__Exercise__
Copy out every line of the listing below word for word, keeping each line in the same order and form.

__Data extract__
──────

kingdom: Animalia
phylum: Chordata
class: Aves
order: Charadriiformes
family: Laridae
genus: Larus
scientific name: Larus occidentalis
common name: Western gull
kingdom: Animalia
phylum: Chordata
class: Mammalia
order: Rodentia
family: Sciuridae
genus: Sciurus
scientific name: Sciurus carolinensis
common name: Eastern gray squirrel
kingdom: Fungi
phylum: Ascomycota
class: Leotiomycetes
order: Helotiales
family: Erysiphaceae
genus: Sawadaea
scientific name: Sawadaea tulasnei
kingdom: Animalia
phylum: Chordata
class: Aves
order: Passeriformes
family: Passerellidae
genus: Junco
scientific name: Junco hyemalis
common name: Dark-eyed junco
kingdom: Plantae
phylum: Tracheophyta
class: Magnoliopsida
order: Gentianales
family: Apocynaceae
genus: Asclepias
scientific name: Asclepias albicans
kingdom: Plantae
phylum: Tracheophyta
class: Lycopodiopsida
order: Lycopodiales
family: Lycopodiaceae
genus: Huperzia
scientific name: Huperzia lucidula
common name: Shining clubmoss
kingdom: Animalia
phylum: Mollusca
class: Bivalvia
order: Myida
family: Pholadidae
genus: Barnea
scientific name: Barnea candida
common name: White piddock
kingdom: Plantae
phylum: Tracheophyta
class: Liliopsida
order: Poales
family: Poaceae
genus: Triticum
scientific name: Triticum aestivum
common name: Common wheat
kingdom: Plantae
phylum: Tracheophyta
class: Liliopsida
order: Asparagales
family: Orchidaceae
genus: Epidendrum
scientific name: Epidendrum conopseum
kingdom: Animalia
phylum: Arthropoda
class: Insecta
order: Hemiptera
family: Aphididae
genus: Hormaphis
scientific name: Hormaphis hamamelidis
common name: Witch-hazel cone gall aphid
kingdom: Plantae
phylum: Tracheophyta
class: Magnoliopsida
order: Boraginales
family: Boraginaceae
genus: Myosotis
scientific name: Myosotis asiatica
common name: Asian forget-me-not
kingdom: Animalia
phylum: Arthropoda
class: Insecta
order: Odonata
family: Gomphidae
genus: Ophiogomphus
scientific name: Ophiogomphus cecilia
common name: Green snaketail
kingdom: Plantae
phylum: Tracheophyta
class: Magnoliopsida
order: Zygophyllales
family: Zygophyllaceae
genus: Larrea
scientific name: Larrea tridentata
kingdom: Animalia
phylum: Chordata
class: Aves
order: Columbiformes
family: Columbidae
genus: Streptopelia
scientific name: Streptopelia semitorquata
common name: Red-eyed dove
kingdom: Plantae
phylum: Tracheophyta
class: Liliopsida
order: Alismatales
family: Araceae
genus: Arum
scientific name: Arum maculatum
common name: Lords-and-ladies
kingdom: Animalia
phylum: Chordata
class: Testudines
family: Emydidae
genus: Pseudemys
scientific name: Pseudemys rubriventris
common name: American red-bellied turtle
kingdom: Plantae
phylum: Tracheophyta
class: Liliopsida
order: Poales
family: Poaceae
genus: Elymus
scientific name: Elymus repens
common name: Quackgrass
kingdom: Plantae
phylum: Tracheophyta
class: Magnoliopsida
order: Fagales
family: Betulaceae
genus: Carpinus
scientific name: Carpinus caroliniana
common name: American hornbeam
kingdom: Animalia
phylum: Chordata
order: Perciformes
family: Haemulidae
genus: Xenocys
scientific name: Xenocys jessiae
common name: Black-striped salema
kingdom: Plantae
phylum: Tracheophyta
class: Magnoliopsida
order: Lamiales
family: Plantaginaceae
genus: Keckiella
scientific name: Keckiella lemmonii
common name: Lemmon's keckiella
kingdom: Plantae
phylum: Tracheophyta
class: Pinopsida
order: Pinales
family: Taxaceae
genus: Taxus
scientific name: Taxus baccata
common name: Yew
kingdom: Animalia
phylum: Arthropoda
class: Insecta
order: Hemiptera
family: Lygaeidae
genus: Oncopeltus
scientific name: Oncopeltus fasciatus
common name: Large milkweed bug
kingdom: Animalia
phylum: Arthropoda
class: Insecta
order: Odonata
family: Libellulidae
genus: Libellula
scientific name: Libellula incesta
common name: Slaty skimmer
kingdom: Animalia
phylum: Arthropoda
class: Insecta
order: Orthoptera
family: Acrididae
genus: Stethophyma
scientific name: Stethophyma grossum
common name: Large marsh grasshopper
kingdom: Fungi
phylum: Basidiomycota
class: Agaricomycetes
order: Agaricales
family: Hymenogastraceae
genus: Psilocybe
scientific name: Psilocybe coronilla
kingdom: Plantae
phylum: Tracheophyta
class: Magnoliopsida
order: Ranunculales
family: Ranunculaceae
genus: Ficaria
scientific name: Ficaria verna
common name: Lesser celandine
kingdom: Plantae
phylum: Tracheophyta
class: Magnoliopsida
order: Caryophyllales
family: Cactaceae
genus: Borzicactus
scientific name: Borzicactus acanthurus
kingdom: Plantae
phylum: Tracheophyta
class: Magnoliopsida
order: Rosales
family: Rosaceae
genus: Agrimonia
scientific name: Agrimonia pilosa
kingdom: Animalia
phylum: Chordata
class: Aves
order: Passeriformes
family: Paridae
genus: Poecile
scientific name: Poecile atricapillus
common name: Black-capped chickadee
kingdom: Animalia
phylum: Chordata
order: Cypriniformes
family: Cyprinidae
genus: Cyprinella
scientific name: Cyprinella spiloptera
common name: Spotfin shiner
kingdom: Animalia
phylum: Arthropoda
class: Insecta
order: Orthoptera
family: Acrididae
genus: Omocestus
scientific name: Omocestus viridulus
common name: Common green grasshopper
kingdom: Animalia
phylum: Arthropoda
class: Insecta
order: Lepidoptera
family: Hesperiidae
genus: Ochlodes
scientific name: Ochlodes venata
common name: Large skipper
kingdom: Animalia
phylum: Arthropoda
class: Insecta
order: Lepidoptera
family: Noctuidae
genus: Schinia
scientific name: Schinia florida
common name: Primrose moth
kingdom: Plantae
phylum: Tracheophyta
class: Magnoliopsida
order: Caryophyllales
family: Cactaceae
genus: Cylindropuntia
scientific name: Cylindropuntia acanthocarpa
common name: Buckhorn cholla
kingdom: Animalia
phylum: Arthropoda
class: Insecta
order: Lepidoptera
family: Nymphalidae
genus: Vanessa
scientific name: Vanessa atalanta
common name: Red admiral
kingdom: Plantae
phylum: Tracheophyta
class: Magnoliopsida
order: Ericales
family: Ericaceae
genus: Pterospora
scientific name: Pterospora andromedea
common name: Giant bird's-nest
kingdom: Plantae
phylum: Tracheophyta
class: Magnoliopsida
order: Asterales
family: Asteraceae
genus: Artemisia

──────

__Worked solution__
kingdom: Animalia
phylum: Chordata
class: Aves
order: Charadriiformes
family: Laridae
genus: Larus
scientific name: Larus occidentalis
common name: Western gull
kingdom: Animalia
phylum: Chordata
class: Mammalia
order: Rodentia
family: Sciuridae
genus: Sciurus
scientific name: Sciurus carolinensis
common name: Eastern gray squirrel
kingdom: Fungi
phylum: Ascomycota
class: Leotiomycetes
order: Helotiales
family: Erysiphaceae
genus: Sawadaea
scientific name: Sawadaea tulasnei
kingdom: Animalia
phylum: Chordata
class: Aves
order: Passeriformes
family: Passerellidae
genus: Junco
scientific name: Junco hyemalis
common name: Dark-eyed junco
kingdom: Plantae
phylum: Tracheophyta
class: Magnoliopsida
order: Gentianales
family: Apocynaceae
genus: Asclepias
scientific name: Asclepias albicans
kingdom: Plantae
phylum: Tracheophyta
class: Lycopodiopsida
order: Lycopodiales
family: Lycopodiaceae
genus: Huperzia
scientific name: Huperzia lucidula
common name: Shining clubmoss
kingdom: Animalia
phylum: Mollusca
class: Bivalvia
order: Myida
family: Pholadidae
genus: Barnea
scientific name: Barnea candida
common name: White piddock
kingdom: Plantae
phylum: Tracheophyta
class: Liliopsida
order: Poales
family: Poaceae
genus: Triticum
scientific name: Triticum aestivum
common name: Common wheat
kingdom: Plantae
phylum: Tracheophyta
class: Liliopsida
order: Asparagales
family: Orchidaceae
genus: Epidendrum
scientific name: Epidendrum conopseum
kingdom: Animalia
phylum: Arthropoda
class: Insecta
order: Hemiptera
family: Aphididae
genus: Hormaphis
scientific name: Hormaphis hamamelidis
common name: Witch-hazel cone gall aphid
kingdom: Plantae
phylum: Tracheophyta
class: Magnoliopsida
order: Boraginales
family: Boraginaceae
genus: Myosotis
scientific name: Myosotis asiatica
common name: Asian forget-me-not
kingdom: Animalia
phylum: Arthropoda
class: Insecta
order: Odonata
family: Gomphidae
genus: Ophiogomphus
scientific name: Ophiogomphus cecilia
common name: Green snaketail
kingdom: Plantae
phylum: Tracheophyta
class: Magnoliopsida
order: Zygophyllales
family: Zygophyllaceae
genus: Larrea
scientific name: Larrea tridentata
kingdom: Animalia
phylum: Chordata
class: Aves
order: Columbiformes
family: Columbidae
genus: Streptopelia
scientific name: Streptopelia semitorquata
common name: Red-eyed dove
kingdom: Plantae
phylum: Tracheophyta
class: Liliopsida
order: Alismatales
family: Araceae
genus: Arum
scientific name: Arum maculatum
common name: Lords-and-ladies
kingdom: Animalia
phylum: Chordata
class: Testudines
family: Emydidae
genus: Pseudemys
scientific name: Pseudemys rubriventris
common name: American red-bellied turtle
kingdom: Plantae
phylum: Tracheophyta
class: Liliopsida
order: Poales
family: Poaceae
genus: Elymus
scientific name: Elymus repens
common name: Quackgrass
kingdom: Plantae
phylum: Tracheophyta
class: Magnoliopsida
order: Fagales
family: Betulaceae
genus: Carpinus
scientific name: Carpinus caroliniana
common name: American hornbeam
kingdom: Animalia
phylum: Chordata
order: Perciformes
family: Haemulidae
genus: Xenocys
scientific name: Xenocys jessiae
common name: Black-striped salema
kingdom: Plantae
phylum: Tracheophyta
class: Magnoliopsida
order: Lamiales
family: Plantaginaceae
genus: Keckiella
scientific name: Keckiella lemmonii
common name: Lemmon's keckiella
kingdom: Plantae
phylum: Tracheophyta
class: Pinopsida
order: Pinales
family: Taxaceae
genus: Taxus
scientific name: Taxus baccata
common name: Yew
kingdom: Animalia
phylum: Arthropoda
class: Insecta
order: Hemiptera
family: Lygaeidae
genus: Oncopeltus
scientific name: Oncopeltus fasciatus
common name: Large milkweed bug
kingdom: Animalia
phylum: Arthropoda
class: Insecta
order: Odonata
family: Libellulidae
genus: Libellula
scientific name: Libellula incesta
common name: Slaty skimmer
kingdom: Animalia
phylum: Arthropoda
class: Insecta
order: Orthoptera
family: Acrididae
genus: Stethophyma
scientific name: Stethophyma grossum
common name: Large marsh grasshopper
kingdom: Fungi
phylum: Basidiomycota
class: Agaricomycetes
order: Agaricales
family: Hymenogastraceae
genus: Psilocybe
scientific name: Psilocybe coronilla
kingdom: Plantae
phylum: Tracheophyta
class: Magnoliopsida
order: Ranunculales
family: Ranunculaceae
genus: Ficaria
scientific name: Ficaria verna
common name: Lesser celandine
kingdom: Plantae
phylum: Tracheophyta
class: Magnoliopsida
order: Caryophyllales
family: Cactaceae
genus: Borzicactus
scientific name: Borzicactus acanthurus
kingdom: Plantae
phylum: Tracheophyta
class: Magnoliopsida
order: Rosales
family: Rosaceae
genus: Agrimonia
scientific name: Agrimonia pilosa
kingdom: Animalia
phylum: Chordata
class: Aves
order: Passeriformes
family: Paridae
genus: Poecile
scientific name: Poecile atricapillus
common name: Black-capped chickadee
kingdom: Animalia
phylum: Chordata
order: Cypriniformes
family: Cyprinidae
genus: Cyprinella
scientific name: Cyprinella spiloptera
common name: Spotfin shiner
kingdom: Animalia
phylum: Arthropoda
class: Insecta
order: Orthoptera
family: Acrididae
genus: Omocestus
scientific name: Omocestus viridulus
common name: Common green grasshopper
kingdom: Animalia
phylum: Arthropoda
class: Insecta
order: Lepidoptera
family: Hesperiidae
genus: Ochlodes
scientific name: Ochlodes venata
common name: Large skipper
kingdom: Animalia
phylum: Arthropoda
class: Insecta
order: Lepidoptera
family: Noctuidae
genus: Schinia
scientific name: Schinia florida
common name: Primrose moth
kingdom: Plantae
phylum: Tracheophyta
class: Magnoliopsida
order: Caryophyllales
family: Cactaceae
genus: Cylindropuntia
scientific name: Cylindropuntia acanthocarpa
common name: Buckhorn cholla
kingdom: Animalia
phylum: Arthropoda
class: Insecta
order: Lepidoptera
family: Nymphalidae
genus: Vanessa
scientific name: Vanessa atalanta
common name: Red admiral
kingdom: Plantae
phylum: Tracheophyta
class: Magnoliopsida
order: Ericales
family: Ericaceae
genus: Pterospora
scientific name: Pterospora andromedea
common name: Giant bird's-nest
kingdom: Plantae
phylum: Tracheophyta
class: Magnoliopsida
order: Asterales
family: Asteraceae
genus: Artemisia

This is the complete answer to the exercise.